How do I use nn.CrossEntropyLoss() for seq2seq where my predication is of size (BS, seq_len, vocab_size) and truth of size (BS, seq_len), for example
predication = torch.randn(2, 3, 5, requires_grad=True) # (BS, seq_len, vocab_size)
target = torch.empty(2, 3, dtype=torch.long).random_(5) # (BS, seq_len)

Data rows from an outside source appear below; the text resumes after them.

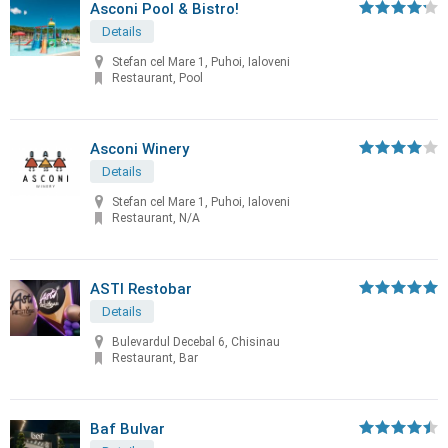
Asconi Pool & Bistro!
Details
Stefan cel Mare 1, Puhoi, Ialoveni
Restaurant, Pool
Asconi Winery
Details
Stefan cel Mare 1, Puhoi, Ialoveni
Restaurant, N/A
ASTI Restobar
Details
Bulevardul Decebal 6, Chisinau
Restaurant, Bar
Baf Bulvar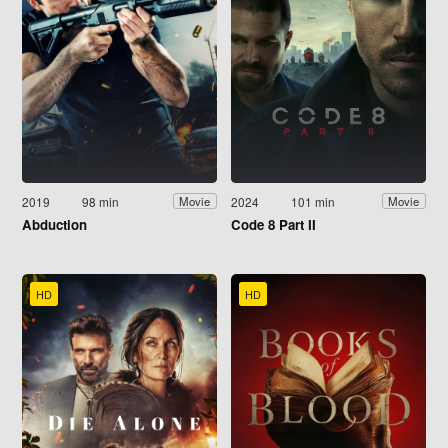
2019
98 min
2024
101 min
Movie
Movie
Abduction
Code 8 Part II
HD
HD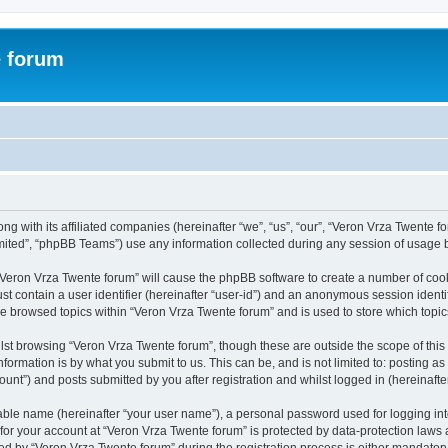
e forum
g with its affiliated companies (hereinafter “we”, “us”, “our”, “Veron Vrza Twente fo
ited”, “phpBB Teams”) use any information collected during any session of usage by
g “Veron Vrza Twente forum” will cause the phpBB software to create a number of cook
st contain a user identifier (hereinafter “user-id”) and an anonymous session identif
ve browsed topics within “Veron Vrza Twente forum” and is used to store which top
lst browsing “Veron Vrza Twente forum”, though these are outside the scope of this
formation is by what you submit to us. This can be, and is not limited to: posting 
unt”) and posts submitted by you after registration and whilst logged in (hereinafter
iable name (hereinafter “your user name”), a personal password used for logging in
 for your account at “Veron Vrza Twente forum” is protected by data-protection laws 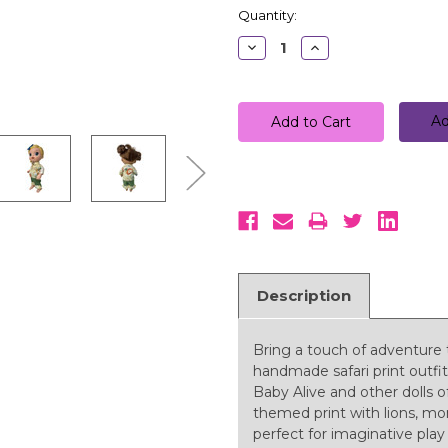
Quantity:
Decrease
Increase
Quantity:
Quantity:
Ad
Description
Bring a touch of adventure t
handmade safari print outfit
Baby Alive and other dolls of
themed print with lions, mon
perfect for imaginative play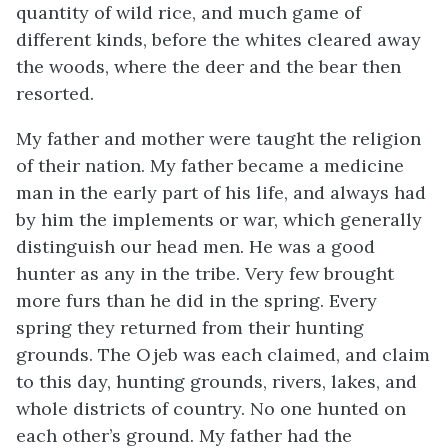
quantity of wild rice, and much game of
different kinds, before the whites cleared away
the woods, where the deer and the bear then
resorted.
My father and mother were taught the religion
of their nation. My father became a medicine
man in the early part of his life, and always had
by him the implements or war, which generally
distinguish our head men. He was a good
hunter as any in the tribe. Very few brought
more furs than he did in the spring. Every
spring they returned from their hunting
grounds. The Ojeb was each claimed, and claim
to this day, hunting grounds, rivers, lakes, and
whole districts of country. No one hunted on
each other’s ground. My father had the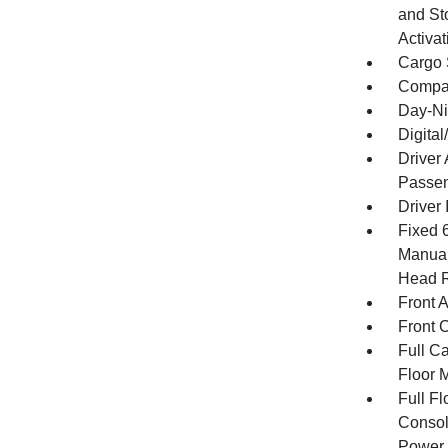
and St
Activat
Cargo 
Compa
Day-Ni
Digita
Driver
Passen
Driver 
Fixed 
Manual
Head R
Front 
Front 
Full Ca
Floor 
Full F
Consol
Power 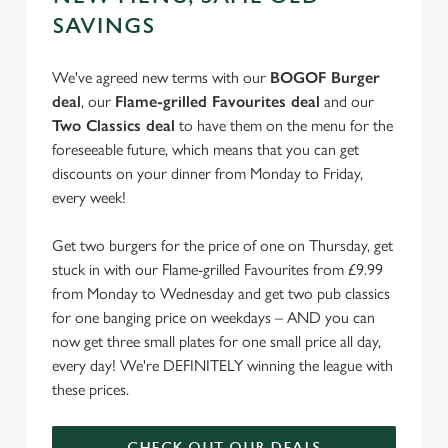
e
SAVINGS
Marketing
l
e
We've agreed new terms with our
BOGOF Burger
c
deal
, our
Flame-grilled Favourites deal
and our
Settings
t
Two Classics deal
to have them on the menu for the
i
foreseeable future, which means that you can get
o
discounts on your dinner from Monday to Friday,
Allow all cookies
n
every week!
Use necessary cookies only
Get two burgers for the price of one on Thursday, get
stuck in with our Flame-grilled Favourites from £9.99
from Monday to Wednesday and get two pub classics
for one banging price on weekdays – AND you can
now get three small plates for one small price all day,
every day! We're DEFINITELY winning the league with
these prices.
CHECK OUT OUR DEALS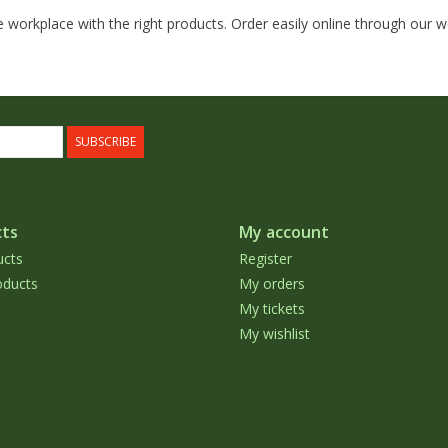
 workplace with the right products. Order easily online through our 
SUBSCRIBE
ts
My account
ucts
Register
ducts
My orders
My tickets
My wishlist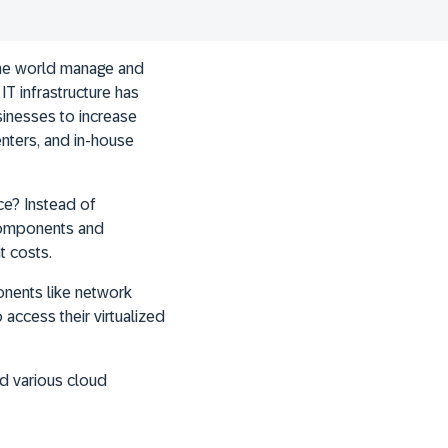
the world manage and
IT infrastructure has
sinesses to increase
enters, and in-house
ce? Instead of
 components and
t costs.
onents like network
access their virtualized
d various cloud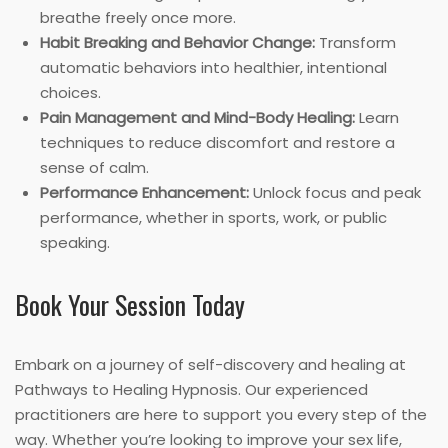
breathe freely once more.
Habit Breaking and Behavior Change:
Transform
automatic behaviors into healthier, intentional
choices.
Pain Management and Mind-Body Healing:
Learn
techniques to reduce discomfort and restore a
sense of calm.
Performance Enhancement:
Unlock focus and peak
performance, whether in sports, work, or public
speaking.
Book Your Session Today
Embark on a journey of self-discovery and healing at
Pathways to Healing Hypnosis. Our experienced
practitioners are here to support you every step of the
way. Whether you’re looking to improve your sex life,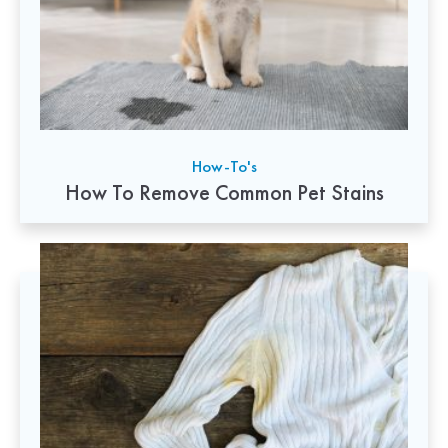
How-To's
How To Remove Common Pet Stains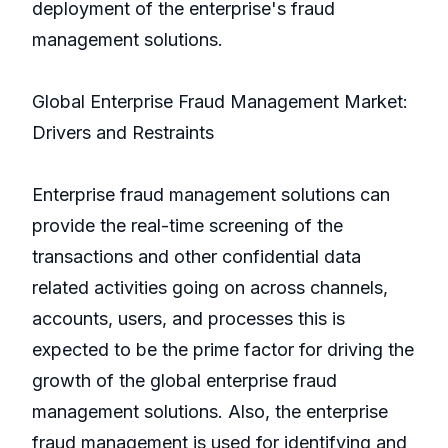
deployment of the enterprise's fraud
management solutions.
Global Enterprise Fraud Management Market:
Drivers and Restraints
Enterprise fraud management solutions can
provide the real-time screening of the
transactions and other confidential data
related activities going on across channels,
accounts, users, and processes this is
expected to be the prime factor for driving the
growth of the global enterprise fraud
management solutions. Also, the enterprise
fraud management is used for identifying and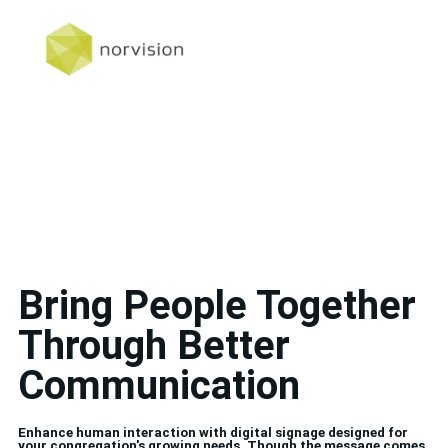
Bring People Together
Through Better
Communication
Enhance human interaction with digital signage designed for
your congregation's growing needs. Though the message comes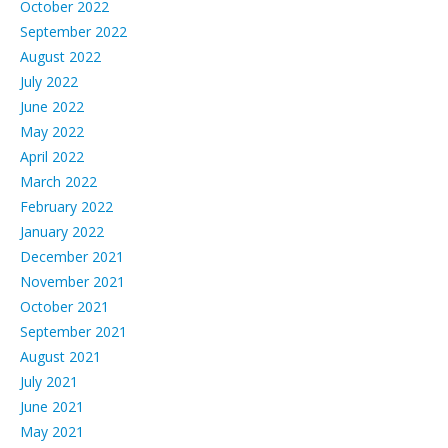
October 2022
September 2022
August 2022
July 2022
June 2022
May 2022
April 2022
March 2022
February 2022
January 2022
December 2021
November 2021
October 2021
September 2021
August 2021
July 2021
June 2021
May 2021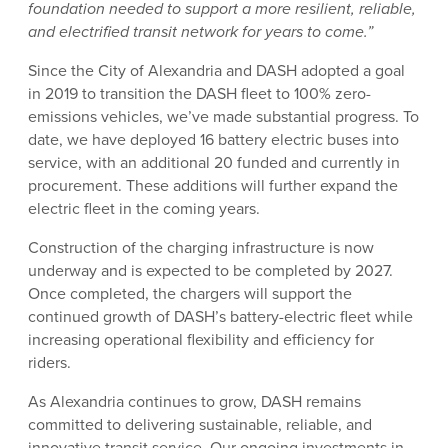
foundation needed to support a more resilient, reliable,
and electrified transit network for years to come.”
Since the City of Alexandria and DASH adopted a goal
in 2019 to transition the DASH fleet to 100% zero-
emissions vehicles, we’ve made substantial progress. To
date, we have deployed 16 battery electric buses into
service, with an additional 20 funded and currently in
procurement. These additions will further expand the
electric fleet in the coming years.
Construction of the charging infrastructure is now
underway and is expected to be completed by 2027.
Once completed, the chargers will support the
continued growth of DASH’s battery-electric fleet while
increasing operational flexibility and efficiency for
riders.
As Alexandria continues to grow, DASH remains
committed to delivering sustainable, reliable, and
innovative transit service. Our ongoing investments in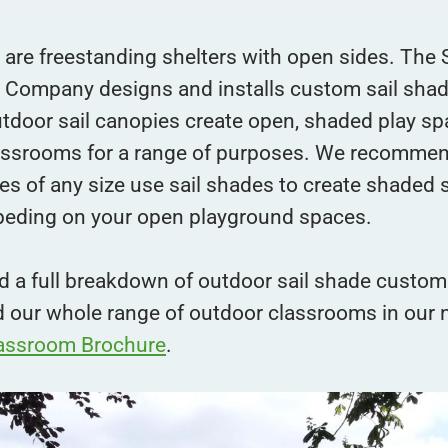
are freestanding shelters with open sides. The 
 Company designs and installs custom sail sha
tdoor sail canopies create open, shaded play sp
assrooms for a range of purposes. We recomme
es of any size use sail shades to create shaded
peding on your open playground spaces.
d a full breakdown of outdoor sail shade custom
d our whole range of outdoor classrooms in our
assroom Brochure
.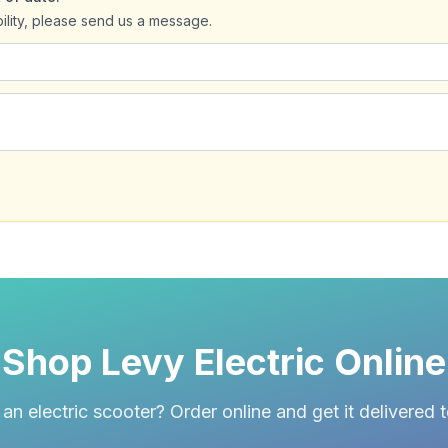
bility, please send us a message.
Shop Levy Electric Online
an electric scooter? Order online and get it delivered 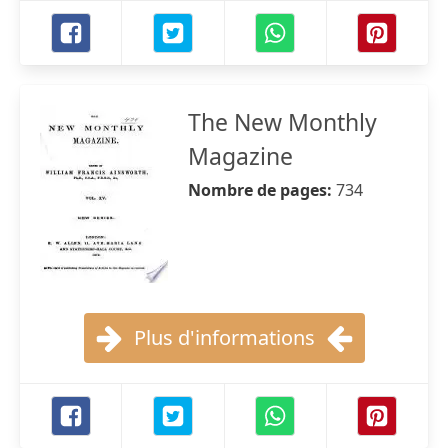
The New Monthly
Magazine
Nombre de pages:
734
Plus d'informations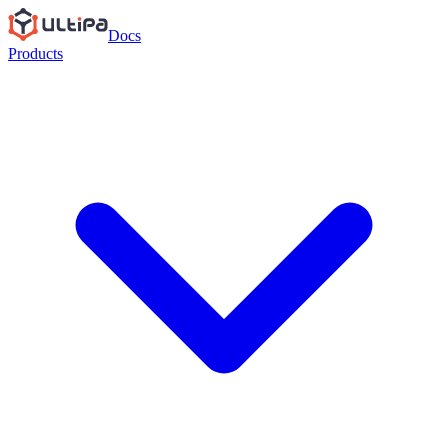
Docs
Products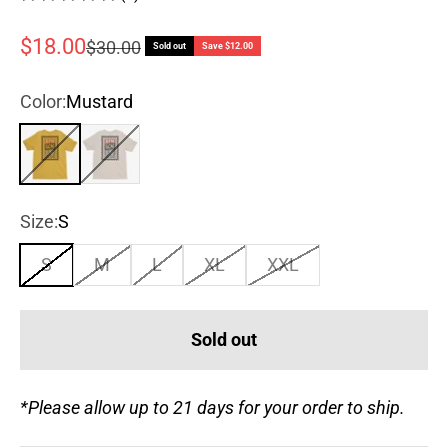
Sale price
$18.00
Regular price
$30.00
Sold out
Save $12.00
Color:
Mustard
Mustard
Ivory
Size:
S
S
M
L
XL
XXL
Sold out
*Please allow up to 21 days for your order to ship.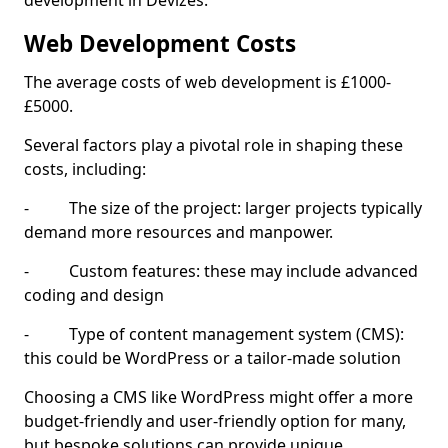
development in Devizes.
Web Development Costs
The average costs of web development is £1000-
£5000.
Several factors play a pivotal role in shaping these
costs, including:
- The size of the project: larger projects typically
demand more resources and manpower.
- Custom features: these may include advanced
coding and design
- Type of content management system (CMS):
this could be WordPress or a tailor-made solution
Choosing a CMS like WordPress might offer a more
budget-friendly and user-friendly option for many,
but bespoke solutions can provide unique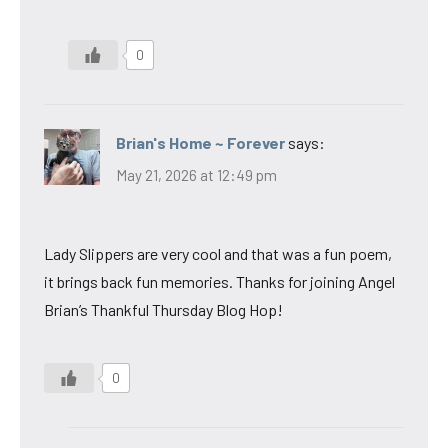
0
Brian's Home ~ Forever
says:
May 21, 2026 at 12:49 pm
Lady Slippers are very cool and that was a fun poem,
it brings back fun memories. Thanks for joining Angel
Brian’s Thankful Thursday Blog Hop!
0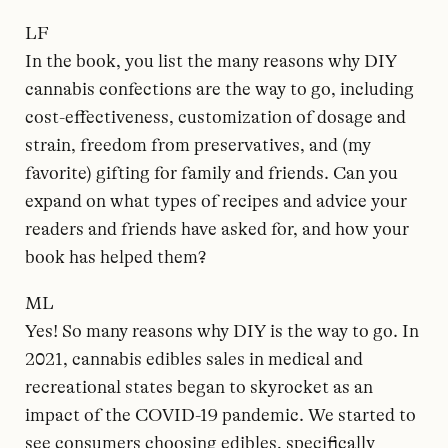
LF
In the book, you list the many reasons why DIY
cannabis confections are the way to go, including
cost-effectiveness, customization of dosage and
strain, freedom from preservatives, and (my
favorite) gifting for family and friends. Can you
expand on what types of recipes and advice your
readers and friends have asked for, and how your
book has helped them?
ML
Yes! So many reasons why DIY is the way to go. In
2021, cannabis edibles sales in medical and
recreational states began to skyrocket as an
impact of the COVID-19 pandemic. We started to
see consumers choosing edibles, specifically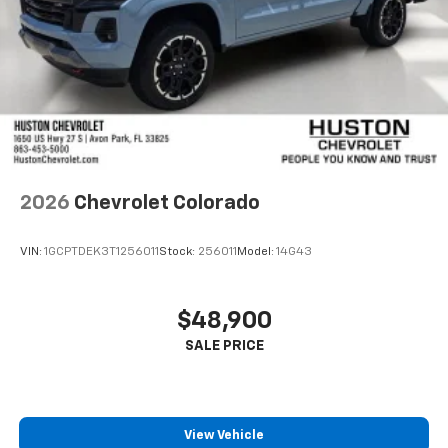
2026
Chevrolet Colorado
VIN:
1GCPTDEK3T1256011
Stock:
256011
Model:
14G43
$48,900
View Vehicle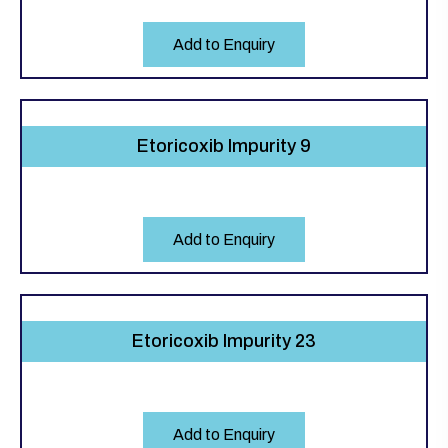
Add to Enquiry
Etoricoxib Impurity 9
Add to Enquiry
Etoricoxib Impurity 23
Add to Enquiry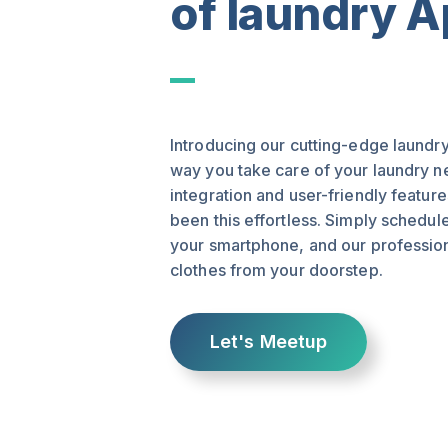
of laundry 
Introducing our cutting-edge laundry
way you take care of your laundry 
integration and user-friendly featur
been this effortless. Simply schedul
your smartphone, and our professiona
clothes from your doorstep.
Let's Meetup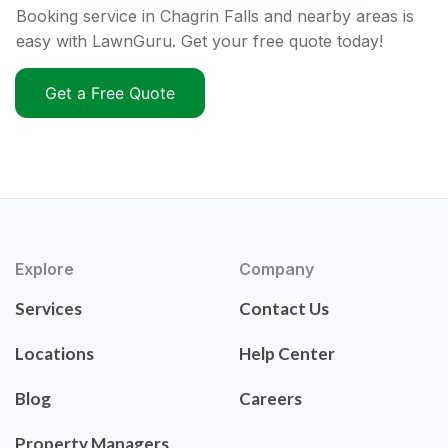
Booking service in Chagrin Falls and nearby areas is
easy with LawnGuru. Get your free quote today!
Get a Free Quote
Explore
Company
Services
Contact Us
Locations
Help Center
Blog
Careers
Property Managers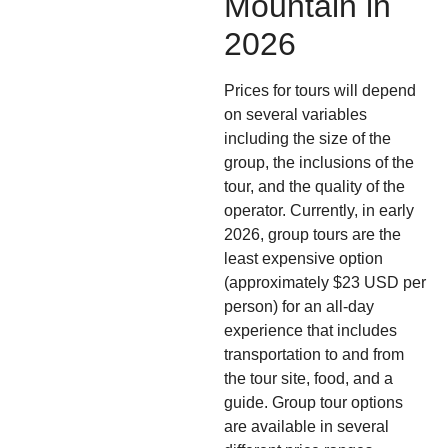
Mountain in
2026
Prices for tours will depend
on several variables
including the size of the
group, the inclusions of the
tour, and the quality of the
operator. Currently, in early
2026, group tours are the
least expensive option
(approximately $23 USD per
person) for an all-day
experience that includes
transportation to and from
the tour site, food, and a
guide. Group tour options
are available in several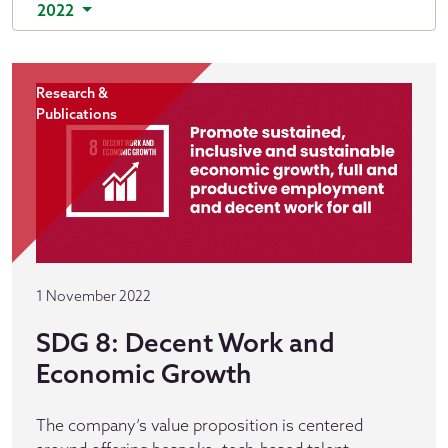
2022
Research &
Publications
1 November 2022
SDG 8: Decent Work and
Economic Growth
The company’s value proposition is centered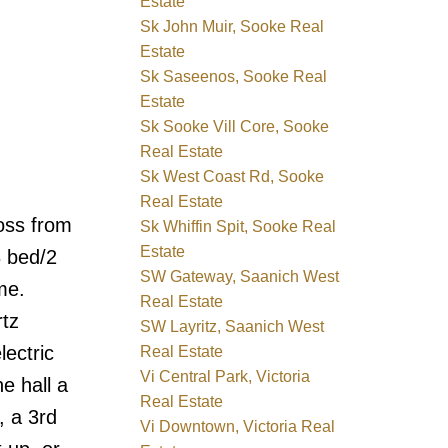
Estate
Sk John Muir, Sooke Real
Estate
Sk Saseenos, Sooke Real
Estate
Sk Sooke Vill Core, Sooke
Real Estate
Sk West Coast Rd, Sooke
Real Estate
oss from
Sk Whiffin Spit, Sooke Real
Estate
3 bed/2
SW Gateway, Saanich West
me.
Real Estate
rtz
SW Layritz, Saanich West
lectric
Real Estate
Vi Central Park, Victoria
e hall a
Real Estate
, a 3rd
Vi Downtown, Victoria Real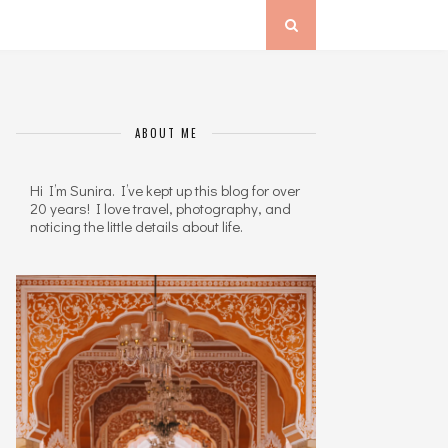
ABOUT ME
Hi I’m Sunira. I’ve kept up this blog for over
20 years! I love travel, photography, and
noticing the little details about life.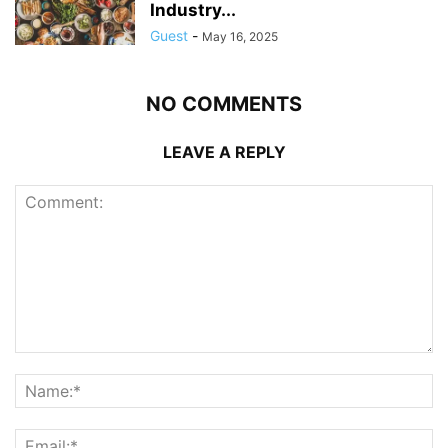
Industry...
Guest
-
May 16, 2025
NO COMMENTS
LEAVE A REPLY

predication: # size = (2, 3, 5)
tensor([[[-1.3824, -1.4598, -0.3210, -0.2991, 0.2965],
[ 0.2591, -0.5094, -0.7029, 0.2963, -1.8912],
[ 2.0020, -1.1158, 1.1687, -0.5815, -0.4416]],
[[ 2.9818, 0.4093, 1.9568, 0.0664, -0.3604],
[-0.6369, -0.3365, -1.3922, -0.6929, -0.1229],
[ 0.6589, -1.3124, -2.0313, -1.4866, -1.8163]]], requires_grad=True)
target: # size = (2, 3)
tensor([[4, 3, 3],
[3, 2, 1]])
i.e. [-1.3824, -1.4598, -0.3210, -0.2991, 0.2965] is the probabilities of words in my vocabulary for the first word in first batch first sequence, which predicts word with label(or index)=4 in the vocabulary and that is the same as the ground truth.